ALBUQUERQUE, N.M. (AP) — The city of Albuquerque will be banned under a court order from seizing or destroying property of people who are homeless.
A Bernalillo County District Court judge issued a preliminary injunction Thursday that Albuquerque will have to follow starting Nov. 1.
The American Civil Liberties Union of New Mexico and others filed a lawsuit last December on behalf of several unhoused residents. In the suit, they argued homeless encampment sweeps were unconstitutional.
They asked a judge to stop officials in the state’s largest city from destroying homeless encampments and jailing and fining people who are living on the street.
For now, the city cannot remove people’s belongings without notice or an opportunity for a hearing or a way to reclaim them. The only exceptions to the ban are if the property is on school grounds, obstructs streets or poses an immediate safety threat.
The order is only temporary until a final ruling is made.

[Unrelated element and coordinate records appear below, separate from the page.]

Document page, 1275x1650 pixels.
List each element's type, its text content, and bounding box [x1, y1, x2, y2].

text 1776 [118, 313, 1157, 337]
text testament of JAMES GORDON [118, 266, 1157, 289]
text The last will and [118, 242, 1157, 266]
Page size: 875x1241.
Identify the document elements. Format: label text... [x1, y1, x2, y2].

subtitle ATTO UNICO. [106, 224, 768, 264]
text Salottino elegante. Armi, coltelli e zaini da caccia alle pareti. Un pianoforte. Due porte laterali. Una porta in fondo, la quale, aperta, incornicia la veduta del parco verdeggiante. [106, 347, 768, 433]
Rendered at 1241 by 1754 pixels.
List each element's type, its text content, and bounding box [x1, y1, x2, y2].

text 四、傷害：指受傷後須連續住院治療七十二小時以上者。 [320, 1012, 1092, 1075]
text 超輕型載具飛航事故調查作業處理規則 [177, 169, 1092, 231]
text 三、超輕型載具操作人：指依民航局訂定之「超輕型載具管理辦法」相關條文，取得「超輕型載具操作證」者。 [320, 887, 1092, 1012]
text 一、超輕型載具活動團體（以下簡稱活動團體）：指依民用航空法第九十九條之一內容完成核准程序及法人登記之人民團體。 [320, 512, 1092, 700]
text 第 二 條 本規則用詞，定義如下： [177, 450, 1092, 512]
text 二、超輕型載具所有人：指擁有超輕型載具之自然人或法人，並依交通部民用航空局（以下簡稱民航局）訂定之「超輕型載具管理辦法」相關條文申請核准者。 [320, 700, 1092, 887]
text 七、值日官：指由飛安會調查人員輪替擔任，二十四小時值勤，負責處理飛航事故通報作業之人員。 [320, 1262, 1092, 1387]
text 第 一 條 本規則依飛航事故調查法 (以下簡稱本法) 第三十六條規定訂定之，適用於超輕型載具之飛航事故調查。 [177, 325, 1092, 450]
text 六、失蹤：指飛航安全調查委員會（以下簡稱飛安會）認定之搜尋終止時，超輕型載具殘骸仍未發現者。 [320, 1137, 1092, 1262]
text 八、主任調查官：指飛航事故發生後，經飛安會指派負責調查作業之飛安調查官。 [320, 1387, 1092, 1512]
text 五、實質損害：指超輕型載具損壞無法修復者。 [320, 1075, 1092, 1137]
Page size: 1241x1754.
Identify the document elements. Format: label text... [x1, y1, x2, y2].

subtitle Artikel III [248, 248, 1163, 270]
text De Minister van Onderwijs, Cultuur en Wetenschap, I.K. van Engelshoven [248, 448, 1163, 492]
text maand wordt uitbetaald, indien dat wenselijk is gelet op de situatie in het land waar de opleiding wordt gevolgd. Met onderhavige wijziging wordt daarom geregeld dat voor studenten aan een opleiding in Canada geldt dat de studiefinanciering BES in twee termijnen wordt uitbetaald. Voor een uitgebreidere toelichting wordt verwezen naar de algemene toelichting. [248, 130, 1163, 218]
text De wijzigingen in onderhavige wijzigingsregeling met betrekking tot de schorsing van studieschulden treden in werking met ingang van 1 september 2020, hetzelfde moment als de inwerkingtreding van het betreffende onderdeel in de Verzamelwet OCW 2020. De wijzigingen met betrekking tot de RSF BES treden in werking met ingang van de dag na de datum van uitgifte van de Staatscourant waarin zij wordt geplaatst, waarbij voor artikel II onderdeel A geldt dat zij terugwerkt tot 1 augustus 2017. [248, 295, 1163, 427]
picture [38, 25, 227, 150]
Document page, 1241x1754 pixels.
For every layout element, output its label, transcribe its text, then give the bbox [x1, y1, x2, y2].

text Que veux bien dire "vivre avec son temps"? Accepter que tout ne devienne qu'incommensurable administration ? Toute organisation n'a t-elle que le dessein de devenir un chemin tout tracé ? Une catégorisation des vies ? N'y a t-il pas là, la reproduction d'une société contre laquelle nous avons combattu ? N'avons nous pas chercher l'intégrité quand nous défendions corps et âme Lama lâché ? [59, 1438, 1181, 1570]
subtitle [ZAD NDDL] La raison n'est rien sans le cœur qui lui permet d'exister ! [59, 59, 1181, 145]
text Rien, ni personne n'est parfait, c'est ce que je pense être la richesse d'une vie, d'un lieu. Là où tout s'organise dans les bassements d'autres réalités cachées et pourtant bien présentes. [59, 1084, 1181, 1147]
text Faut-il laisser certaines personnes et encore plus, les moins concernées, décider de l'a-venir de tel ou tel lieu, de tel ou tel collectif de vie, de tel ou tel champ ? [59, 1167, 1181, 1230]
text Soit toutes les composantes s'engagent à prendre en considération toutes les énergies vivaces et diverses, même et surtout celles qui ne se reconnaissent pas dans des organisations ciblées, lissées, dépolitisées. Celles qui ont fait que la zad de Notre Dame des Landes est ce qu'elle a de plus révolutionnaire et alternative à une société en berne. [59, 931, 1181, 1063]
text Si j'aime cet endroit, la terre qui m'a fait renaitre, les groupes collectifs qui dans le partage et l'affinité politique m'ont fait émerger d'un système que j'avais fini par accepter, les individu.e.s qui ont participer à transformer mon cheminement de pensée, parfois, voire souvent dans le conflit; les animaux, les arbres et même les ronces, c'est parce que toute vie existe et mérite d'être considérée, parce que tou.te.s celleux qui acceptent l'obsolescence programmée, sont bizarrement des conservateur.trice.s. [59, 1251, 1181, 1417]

In a statement, the city called the ruling “dangerous” and intends to challenge it. Officials also warned it “would severely limit our ability to keep our city clean and safe, while getting people connected to the help they need.”
In Phoenix, a judge ruled Wednesday that Phoenix must permanently clear the city’s largest homeless encampment by Nov. 4. Property owners and residents filed a lawsuit in Maricopa County Superior Court, saying the city had let the tent city become a public nuisance. The city said it was following a law that prevents it from criminalizing public camping.
Phoenix is also dealing with a separate lawsuit in federal court. A federal judge in December issued an emergency injunction prohibiting authorities from enforcing sleeping and camping bans on anyone who cannot obtain a bed in a shelter.